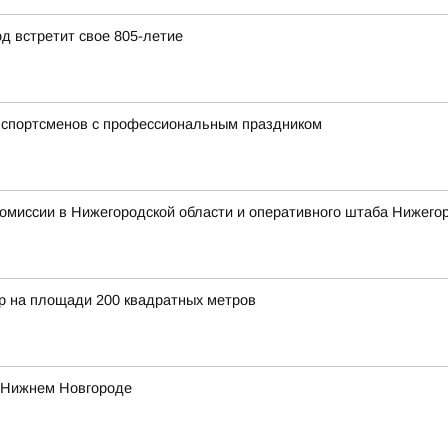
д встретит свое 805-летие
 спортсменов с профессиональным праздником
омиссии в Нижегородской области и оперативного штаба Нижего
 на площади 200 квадратных метров
в Нижнем Новгороде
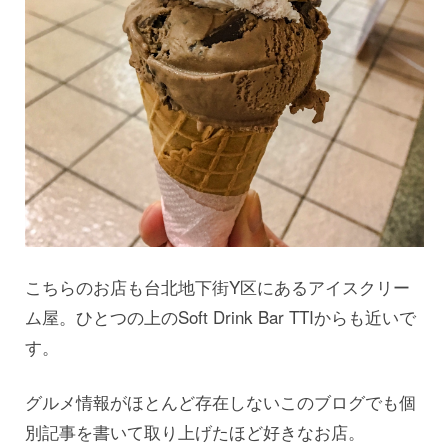
こちらのお店も台北地下街Y区にあるアイスクリー
ム屋。ひとつの上のSoft Drink Bar TTIからも近いで
す。
グルメ情報がほとんど存在しないこのブログでも個
別記事を書いて取り上げたほど好きなお店。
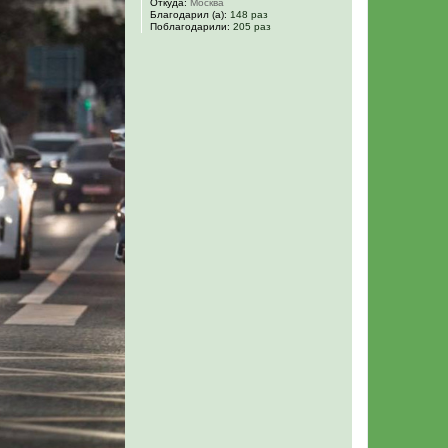
Откуда:
Москва
у
Благодарил (а):
148 раз
Поблагодарили:
205 раз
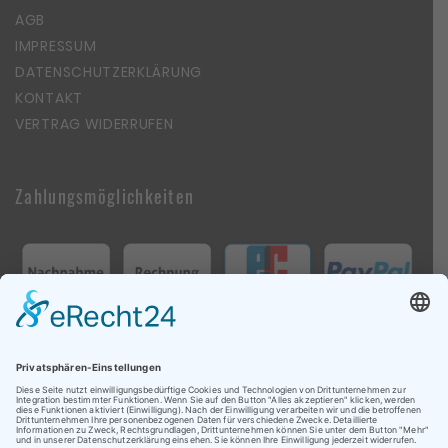
AGB
IMPRESSUM
DATENSCHUTZERKLÄRUNG
KONTAKT
VERTRAG WIDERRUFEN
Zahlungsmöglichkeiten
Follow Us On Social Media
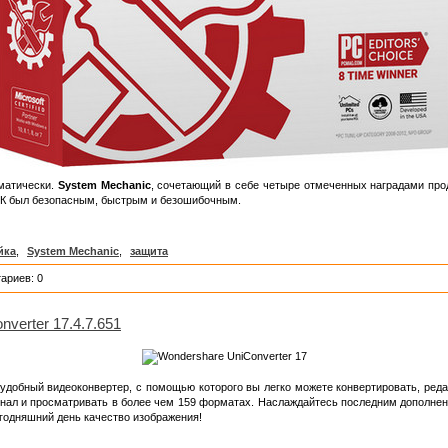
матически.
System Mechanic
, сочетающий в себе четыре отмеченных наградами прод
 ПК был безопасным, быстрым и безошибочным.
йка
,
System Mechanic
,
защита
ариев: 0
verter 17.4.7.651
удобный видеоконвертер, с помощью которого вы легко можете конвертировать, редак
игнал и просматривать в более чем 159 форматах. Наслаждайтесь последним дополн
годняшний день качество изображения!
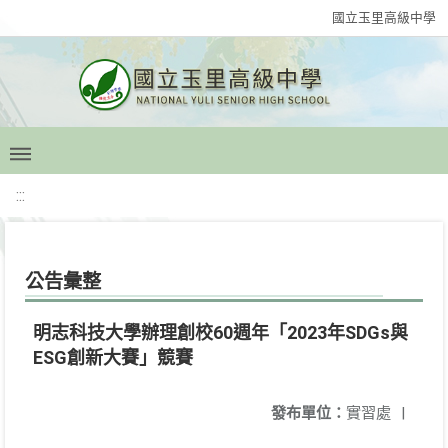
國立玉里高級中學
:::
公告彙整
明志科技大學辦理創校60週年「2023年SDGs與
ESG創新大賽」競賽
發布單位：
實習處
|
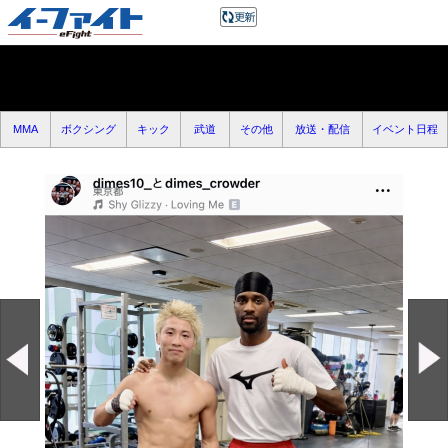
MMA
ボクシング
キック
武道
その他
放送・配信
イベント日程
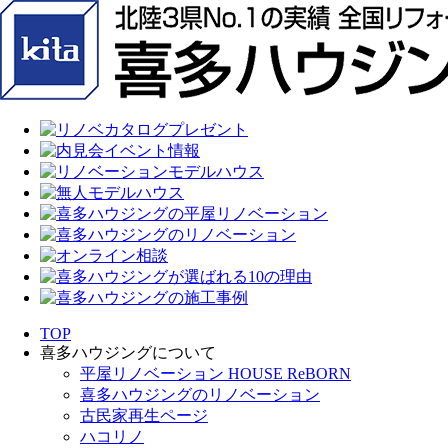
TOP
喜多ハウジングについて
平屋リノベーション HOUSE ReBORN
喜多ハウジングのリノベーション
古民家再生ページ
ハコリノ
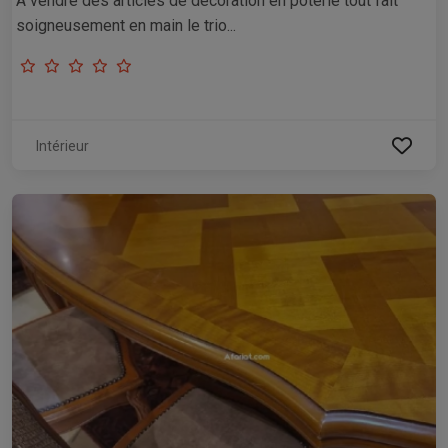
A vendre des articles de décoration en poterie tout fait
soigneusement en main le trio...
Intérieur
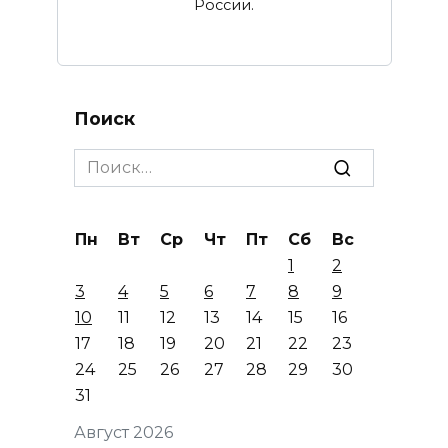
России.
Поиск
Search
for:
Пн
Вт
Ср
Чт
Пт
Сб
Вс
1
2
3
4
5
6
7
8
9
10
11
12
13
14
15
16
17
18
19
20
21
22
23
24
25
26
27
28
29
30
31
Август 2026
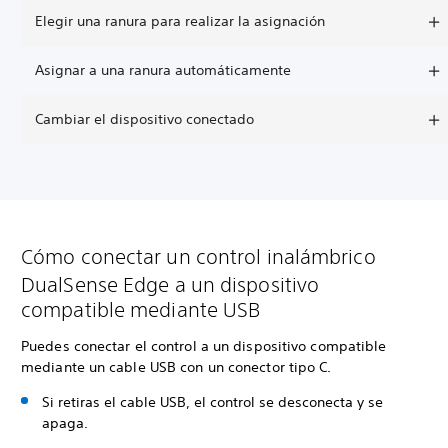
Elegir una ranura para realizar la asignación
Asignar a una ranura automáticamente
Cambiar el dispositivo conectado
Cómo conectar un control inalámbrico
DualSense Edge a un dispositivo
compatible mediante USB
Puedes conectar el control a un dispositivo compatible
mediante un cable USB con un conector tipo C.
Si retiras el cable USB, el control se desconecta y se
apaga.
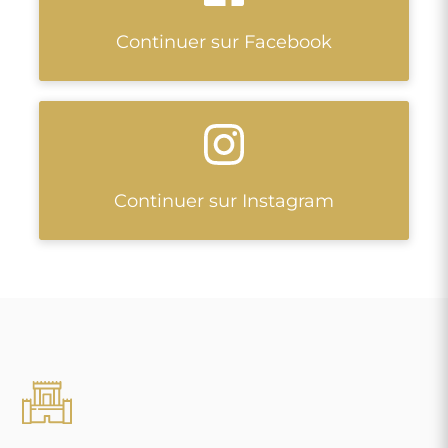
Continuer sur Facebook
Continuer sur Instagram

===============

Requirement:
Collect every line in the rows above that contains the word "compatible". Case matters.

Response to the exercise:
compatible mediante USB
Puedes conectar el control a un dispositivo compatible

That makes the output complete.